A simple, facile, moist-heating (e.g., autoclave), one-step procedure for EGCG-mediated biosynthesis of narrow-size magnetic iron oxide (α-Fe2O3) nanoparticles (EGCG-MINPs) was developed. The influence of pH of the reaction mixture over the size distribution of as-synthesized EGCG-MINPs was investigated systematically by employing UV-visible (UV-vis) spectroscopy and dynamic light scattering (DLS)-based hydrodynamic size, surface charge (zeta-potential), and polydispersity index (PDI). The FE-SEM, TEM, and XRD characterizations revealed that the EGCG-MINPs synthesized at pH 5.0 were in the size range of 6.20-16.7 nm and possess well-crystalline hexagonal shaped nanostructures of hematite (α-Fe2O3) crystal phase.
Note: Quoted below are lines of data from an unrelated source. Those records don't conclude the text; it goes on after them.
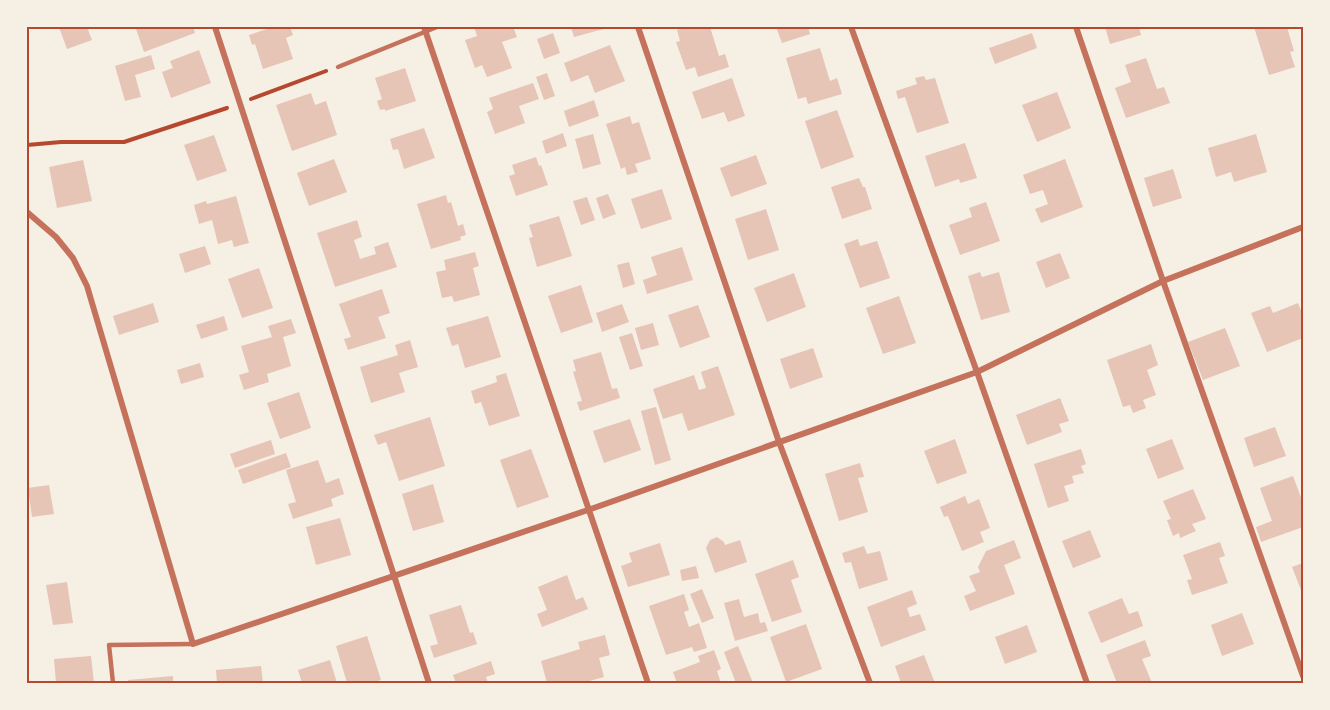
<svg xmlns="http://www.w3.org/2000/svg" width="1330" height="710" viewBox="0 0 1330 710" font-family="Rubik,sans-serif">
	<rect width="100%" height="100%" fill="#f6efe4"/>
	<g fill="#e6c5b7">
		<polygon points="59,27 87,27 92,40 67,49"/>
		<polygon points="143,27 193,27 195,33 144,52 136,29"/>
		<polygon points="273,27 290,27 293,35 286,38 293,59 263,69 255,44 252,45 249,35"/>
		<polygon points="474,27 513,27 517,37 502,42 512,68 487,77 482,65 475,68 465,40 477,36"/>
		<polygon points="571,27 607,27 607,28 574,37"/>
		<polygon points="686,27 710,27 719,56 725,54 729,67 698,77 695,67 686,70 676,42 680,41 677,30"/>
		<polygon points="776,27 808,27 810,34 782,43"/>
		<polygon points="1105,27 1139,27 1141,35 1110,44"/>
		<polygon points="1254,27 1287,27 1294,51 1290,52 1295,67 1269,75"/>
		<polygon points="553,33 560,53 544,59 537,39"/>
		<polygon points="1032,33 1037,48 995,64 989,48"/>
		<polygon points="610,45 625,81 595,93 588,75 571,82 564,63"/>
		<polygon points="820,48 830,81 837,78 842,94 808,104 806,97 798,99 786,58"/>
		<polygon points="199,50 211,83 171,98 162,72 173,68 170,61"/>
		<polygon points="151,55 155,69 135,75 141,97 125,101 115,66"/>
		<polygon points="1146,58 1157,89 1164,87 1170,103 1126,118 1115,88 1131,82 1125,65"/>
		<polygon points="405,68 416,101 385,111 385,109 380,110 377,101 382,99 375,78"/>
		<polygon points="547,73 555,96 544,100 536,77"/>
		<polygon points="924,76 926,80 935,78 949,123 917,133 905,97 898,99 896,91 917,84 915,78"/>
		<polygon points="732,78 745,116 728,122 724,112 702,119 692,92"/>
		<polygon points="533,83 539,99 519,106 525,123 495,134 487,112 493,109 489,98"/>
		<polygon points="1057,92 1071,128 1037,142 1022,105"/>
		<polygon points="311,93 315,105 326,101 337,135 292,151 276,105"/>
		<polygon points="594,100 599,116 569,127 564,111"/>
		<polygon points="837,110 854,157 821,169 805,121"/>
		<polygon points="630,116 632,124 639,122 651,159 635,164 638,172 627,175 625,167 621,169 606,124"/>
		<polygon points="424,128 435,158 404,169 398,149 393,150 390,139"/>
		<polygon points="563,133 567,146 546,154 542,141"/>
		<polygon points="593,134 601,164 583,169 575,139"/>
		<polygon points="1256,134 1267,172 1234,182 1231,172 1216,177 1208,148"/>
		<polygon points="214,135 227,171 197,181 184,145"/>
		<polygon points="965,143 977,178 960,183 959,179 935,187 925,156"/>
		<polygon points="756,155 767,184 731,197 720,168"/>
		<polygon points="536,157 539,166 541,165 548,185 516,196 509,176 515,174 512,165"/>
		<polygon points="334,159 347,192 309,206 297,173"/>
		<polygon points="1065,159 1083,207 1041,223 1035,209 1048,204 1043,190 1030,194 1023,175"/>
		<polygon points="83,160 92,201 57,208 49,167"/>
		<polygon points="1173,169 1182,198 1153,207 1144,178"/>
		<polygon points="859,178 863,187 865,187 872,209 842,219 831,187"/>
		<polygon points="662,189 672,219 641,229 631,199"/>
		<polygon points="608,194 616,214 603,219 596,198"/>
		<polygon points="446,195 448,203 451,202 458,226 463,224 466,235 460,237 461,240 431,249 417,204"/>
		<polygon points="236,196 249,243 234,247 232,240 218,244 212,220 199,224 194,205 206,201 207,204"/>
		<polygon points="587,197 595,220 581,225 573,201"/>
		<polygon points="986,202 1000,241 960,255 949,225 972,217 969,208"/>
		<polygon points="766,209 779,250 748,260 735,219"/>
		<polygon points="559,216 572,256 537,267 529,238 533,237 529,225"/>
		<polygon points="357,220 362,237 354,240 360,259 376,254 374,247 388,242 397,267 335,287 317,233"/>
		<polygon points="858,239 860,246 877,241 890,278 860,288 844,244"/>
		<polygon points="205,246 211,264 185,273 179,254"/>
		<polygon points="682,247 693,280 647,294 643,280 657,275 651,257"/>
		<polygon points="475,252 479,266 473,268 480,295 454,302 452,296 442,298 436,272 446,270 444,260"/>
		<polygon points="1060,253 1070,278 1046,288 1036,262"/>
		<polygon points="629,262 635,284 623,288 617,265"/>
		<polygon points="259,268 273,308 242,318 228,279"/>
		<polygon points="980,272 982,277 999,272 1010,312 981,320 968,276"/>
		<polygon points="794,273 806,307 767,322 754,288"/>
		<polygon points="581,285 593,322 561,333 548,296"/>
		<polygon points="382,289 390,313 378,317 386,338 348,350 344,339 351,337 339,304"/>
		<polygon points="899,296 916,343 883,354 866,308"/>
		<polygon points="153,303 159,322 119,335 113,316"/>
		<polygon points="1298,303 1303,315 1303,338 1267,352 1251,313 1270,306 1273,313"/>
		<polygon points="622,304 629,322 602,332 596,313"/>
		<polygon points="698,305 710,337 680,348 668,315"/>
		<polygon points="224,316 228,330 201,339 196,325"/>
		<polygon points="488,316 501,357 465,368 458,344 452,346 446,328"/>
		<polygon points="291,319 296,333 283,337 291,366 267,374 269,382 244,390 239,375 249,372 241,346 272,337 268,326"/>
		<polygon points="653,323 659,345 641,350 635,328"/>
		<polygon points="1225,328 1240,366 1203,380 1188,342"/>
		<polygon points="632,333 643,366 630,370 619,337"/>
		<polygon points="410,340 418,367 399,373 405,392 371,403 360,367 398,355 395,345"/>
		<polygon points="1151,344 1158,365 1147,370 1156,395 1143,400 1146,408 1133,413 1130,405 1123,407 1107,360"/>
		<polygon points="813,348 823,377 790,389 780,359"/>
		<polygon points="601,352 612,389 617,388 620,398 580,411 577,402 582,401 573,372 576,371 573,360"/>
		<polygon points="200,363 204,377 181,384 177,370"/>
		<polygon points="718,366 735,415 688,431 682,413 663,419 653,389 694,375 699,390 706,388 701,372"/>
		<polygon points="506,373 520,416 489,426 481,402 475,404 471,391 497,382 496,376"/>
		<polygon points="299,392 311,428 280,439 267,403"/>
		<polygon points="1060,398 1069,421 1059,424 1062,432 1027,445 1016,415"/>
		<polygon points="656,407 671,460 655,465 641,411"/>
		<polygon points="430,417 445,466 399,481 386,442 378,445 374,435"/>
		<polygon points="630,419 641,450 604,463 593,431"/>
		<polygon points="1275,427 1286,456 1254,467 1244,438"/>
		<polygon points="955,439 967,473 937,484 924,451"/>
		<polygon points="1172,439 1184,469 1158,479 1146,449"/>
		<polygon points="271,440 275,454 235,468 230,454"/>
		<polygon points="531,449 549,497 517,508 500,460"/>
		<polygon points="1081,449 1086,464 1081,466 1084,473 1072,476 1074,483 1064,486 1069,501 1048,508 1034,464"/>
		<polygon points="286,453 291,467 243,484 238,470"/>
		<polygon points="318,460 326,483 339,478 344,494 331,499 333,506 293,519 288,504 296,502 286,470"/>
		<polygon points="860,463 864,477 858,478 868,512 839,521 825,474"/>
		<polygon points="1293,476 1303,503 1303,527 1261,542 1256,527 1272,521 1260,488"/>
		<polygon points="433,484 444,522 413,531 402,494"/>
		<polygon points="49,485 54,514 32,517 28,488"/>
		<polygon points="1193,489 1206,519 1192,524 1196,531 1180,538 1179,533 1173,536 1167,520 1171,519 1163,501"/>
		<polygon points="965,496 968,504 979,499 990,528 980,532 984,542 962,551 948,516 944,517 940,507"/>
		<polygon points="340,518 351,555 316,565 306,527"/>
		<polygon points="1090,530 1101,557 1073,568 1062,541"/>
		<polygon points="717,537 724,542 725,545 740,540 747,562 715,573 706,548 710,540"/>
		<polygon points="1014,540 1021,558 1004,565 1015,594 970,611 964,596 976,591 969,576 980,572 978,567 986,551"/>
		<polygon points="1220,542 1225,556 1219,558 1228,583 1192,595 1187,580 1192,579 1183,555"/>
		<polygon points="660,543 670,575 628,587 621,566 632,562 629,553"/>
		<polygon points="864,546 867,554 880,551 888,580 859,589 851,562 845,563 842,553"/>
		<polygon points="793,560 799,577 791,580 802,612 772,622 755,574"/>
		<polygon points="1303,563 1303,595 1292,567"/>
		<polygon points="696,566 699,578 682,581 680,570"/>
		<polygon points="567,575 576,600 583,597 588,609 542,627 537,614 547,610 538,587"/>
		<polygon points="67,582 73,623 53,625 46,585"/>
		<polygon points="702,589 714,618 702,623 690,594"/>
		<polygon points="912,590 917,604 907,608 910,617 920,614 926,630 881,647 867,607"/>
		<polygon points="684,594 689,610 684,612 689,627 699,623 707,648 694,652 692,647 666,655 649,606"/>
		<polygon points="1122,598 1129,614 1138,611 1143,626 1101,643 1088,612"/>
		<polygon points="739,599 744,617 758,613 760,623 765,622 768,631 735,641 724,603"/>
		<polygon points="461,605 470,633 473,632 477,644 434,658 430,646 438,644 429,615"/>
		<polygon points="1242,613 1254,644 1222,656 1211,625"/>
		<polygon points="806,624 822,669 786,682 770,637"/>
		<polygon points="1027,625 1037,652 1005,664 995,637"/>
		<polygon points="605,635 610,655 599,658 604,677 582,683 547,683 541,661 580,649 578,642"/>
		<polygon points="367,636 381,680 372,683 358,683 357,681 347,683 336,646"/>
		<polygon points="1145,640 1151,656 1142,659 1152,683 1117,683 1106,655"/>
		<polygon points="738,646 753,683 736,683 724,652"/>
		<polygon points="714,650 721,669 717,671 721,683 677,683 673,672 700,662 698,656"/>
		<polygon points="924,655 935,683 901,683 895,666"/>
		<polygon points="91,656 94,683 56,683 54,659"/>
		<polygon points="330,660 337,683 302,683 298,670"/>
		<polygon points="491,661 495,674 486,677 488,683 456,683 453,675"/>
		<polygon points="261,666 263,683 217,683 216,670"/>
		<polygon points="173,676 173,683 128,683 128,680"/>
	</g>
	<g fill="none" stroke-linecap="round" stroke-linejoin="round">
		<g stroke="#b5482f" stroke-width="4">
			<polyline points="251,99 326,71"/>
			<polyline points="27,145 61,142 124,142 227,108"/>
		</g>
		<g stroke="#c5725c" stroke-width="4.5">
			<polyline points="338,67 437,27"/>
			<polyline points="113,683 109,645 193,644"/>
		</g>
		<g stroke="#c5725c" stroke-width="6">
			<polyline points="215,27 429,683"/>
			<polyline points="424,27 648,683"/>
			<polyline points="638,27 779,442 870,683"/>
			<polyline points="851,27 977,372 1087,683"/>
			<polyline points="1076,27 1163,281 1303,676"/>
			<polyline points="27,212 56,237 73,258 87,286 193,644 588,510 977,372 1163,281 1303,227"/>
		</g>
	</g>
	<rect width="1330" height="710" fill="none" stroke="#f6efe4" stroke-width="57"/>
	<rect x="28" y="28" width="1274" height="654" fill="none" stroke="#b5482f" stroke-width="2"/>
</svg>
The role of EGCG in Fe3+ ion reduction and EGCG-MINP formation was confirmed by FTIR analysis. The VSM analysis has revealed that EGCG-MINPs were highly magnetic nanostructures with the hysteretic feature of saturation magnetization (Ms), remanent magnetization (Mr), and coercivity (Hc) as 33.64 emu/g, 12.18 emu/g, and 0.33 Oe, respectively. Besides, significant (p < 0.001) dose-dependent (250-1000 μg/mL) antibacterial and antibiofilm activities against the NDM-1-producing Gram-negative Escherichia coli (AK-33), Klebsiella pneumoniae (AK-65), Pseudomonas aeruginosa (AK-66), and Shigella boydii (AK-67) bacterial isolates warranted the as-synthesized EGCG-MINPs as a promising alternative for clinical management of chronic bacterial infections in biomedical settings. In addition, molecular docking experiments revealed that compared to free Fe3+ and EGCG alone, the EGCG-MINPs or Fe-EGCG complex possess significantly high binding affinity toward HSA and hence can be considered as promising biocompatible nanodrug carriers in in vivo drug delivery systems.